Location: Sala Pasinetti (Palazzo del Cinema)

            Mohamed Elhoseiny, Postdoc Researcher, Facebook AI Research, elhoseiny<at>fb.com

Devi Parikh, Assistant Professor at Georgia Tech, parikh<at>gatech.edu                    

Leonid Sigal, Senior Research Scientist at Disney Research, lsigal<at>disneyresearch.com

Manohar Paluri, Research Lead, Facebook Research, mano<at>fb.com

Margerett Mitchell, Senior Research Scientist, Google Research, margarmitchell <at> gmail.com

Ishan Misra, CMU

            Ahmed Elgammal, Professor at Rutgers University, elgammal<at>cs.rutgers.edu

The scope of this workshop lies in the boundary of Computer Vision and Natural Language Processing. In recent years, there have been increasing interest in the intersection between Computer Vision and NLP.  Researchers have studied several interesting tasks, including generating text descriptions from images and videos,  language embedding of images, and predicting visual classifiers from unstructured text. More recent work has further extended the scope of this area to combine videos and language; learning to solve non-visual tasks using visual cues;  visual question answering visual dialog; and others.  In this workshop, we aim to provide a full day focused on these interesting research areas, helping to bolster the communication and shared knowledge across tasks and approaches in this area, and provide a space to discuss the  future and impact of vision-language technology. We will also have a panel discussion focused on how to develop useful datasets and benchmarks that are suitable to the various tasks in this area.

Workshop Theme

Besides being an umbrella for research at the intersection between vision and language, this year we introduce a special theme for the workshop focused on  “Visual Storytelling”.  Visual Storytelling is the task of creating a short story based on a sequence of images, and we plan to host a  competition on this topic. We also plan to have a different special theme in each round of future CLVL workshops, helping to further advance and shine light on different aspects of vision-language research.  


The organizers of the workshop bring together a team of diverse researchers from academia (Georgia Tech and Rutgers) and industry (Facebook AI Research, Disney Research, Google Research).
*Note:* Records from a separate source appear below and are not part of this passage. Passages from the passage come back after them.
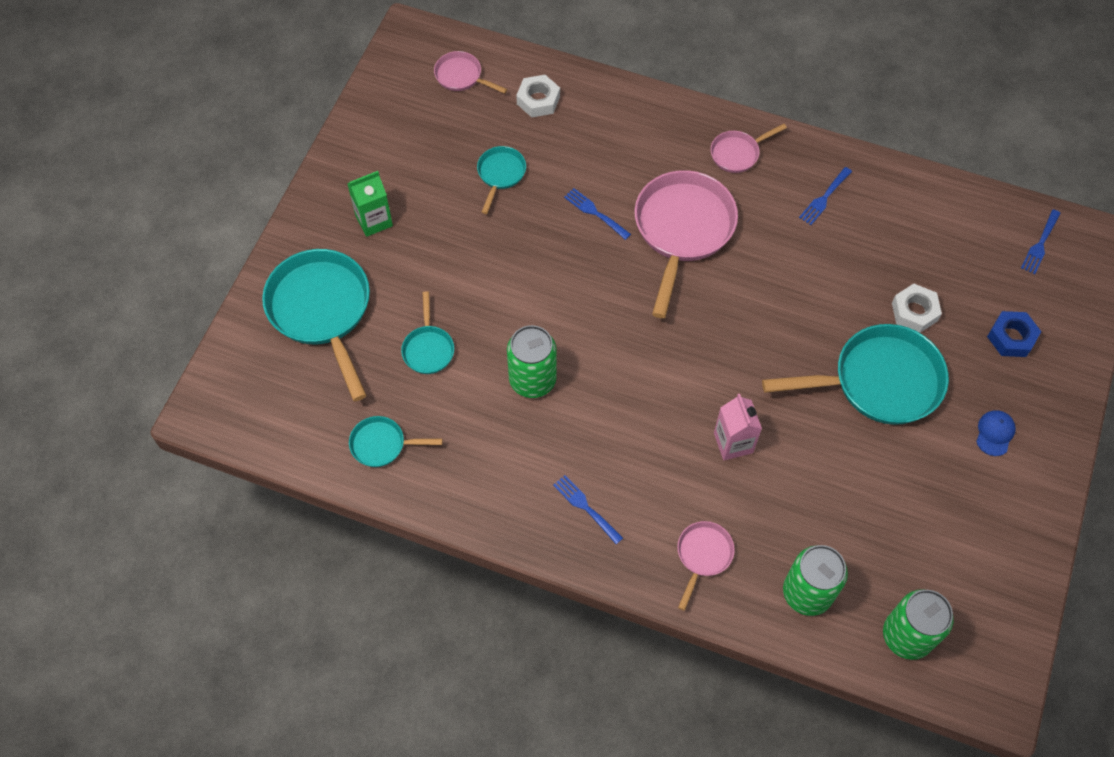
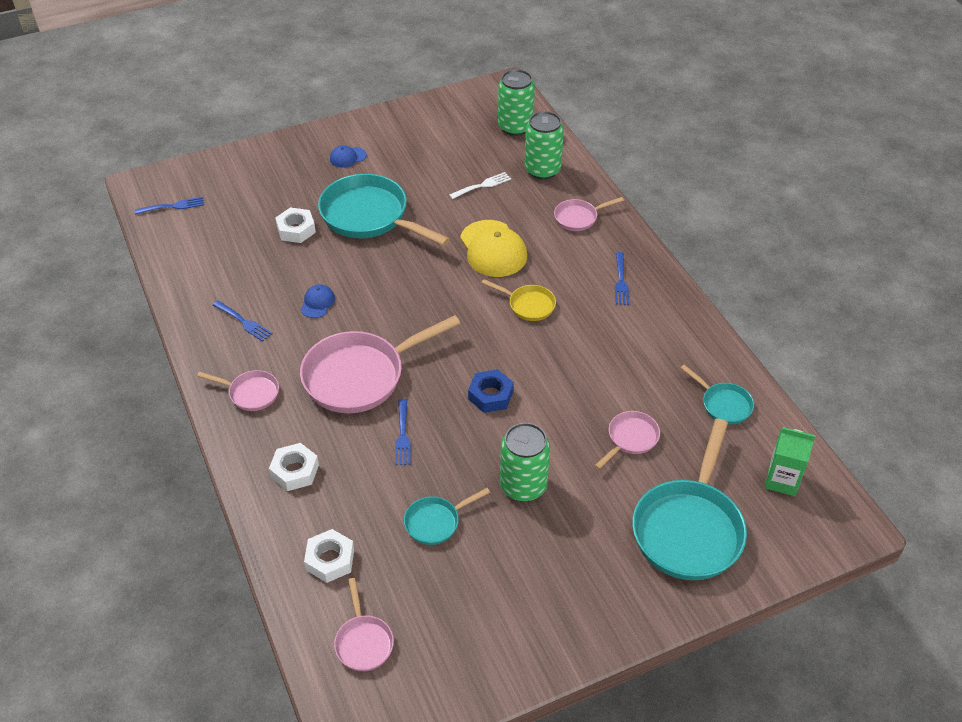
camera: 135 degrees left, 15 degrees down
green carton [347,171,393,237] -> green carton moved to [765,427,816,496]
turquoise pan [401,291,454,374] -> pink pan [595,411,660,469]
green can [507,325,557,398] -> green can moved to [500,423,550,502]
pink carton [714,394,762,460] -> yellow cap [460,220,527,277]
blue fork [799,167,852,225] -> blue fork turned 45 degrees clockwise [213,301,272,342]
blue nut [987,311,1041,357] -> blue nut moved to [468,369,514,413]
none -> white nut [269,443,319,491]
none -> blue cap [301,284,335,318]
none -> white fork [449,172,511,199]
none -> yellow pan [482,279,556,321]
Call for papers: The submitted extended abstracts will be considered for presentation. Accepted papers will be presented in the workshop poster session. A portion of the accepted papers will be orally presented. We solicit 2 page extended abstracts. Extended abstracts will not be included in the Proceedings of ICCV 2017 and not published in any form. Topics of this workshop include

  • learning to solve non-visual tasks using visual cues
  • question answering by visual verification
  • novel problems in vision and language
  • visual sense disambiguation
  • deep learning methods for vision and language
  • visual Reasoning on language problems
  • language based visual abstraction
  • text as weak labels for image or video classification.
  • image/Video Annotation and natural language description Generation,
  • text-to-scene generation
  • transfer learning for vision and language,
  • jointly learn to parse and perceive (text+image, text+video)
  • multimodal clustering and word sense disambiguation
  • unstructured text search for visual content
  • visually grounded language acquisition and understanding
  • language-based image and video search
  • linguistic descriptions of spatial relations
  • auto-illustration
  • natural language grounding & learning by watching  
  • learning knowledge from the web
  • language as a mechanism to structure and reason about visual perception
  • language as a learning bias to aid vision in both machines and humans
  • dialog as means of sharing knowledge about visual perception
  • stories as means of abstraction
  • understanding the relationship between language and vision in humans

Intended audience
The intended audience of this workshop are scientists working in the overlap area between vision and language.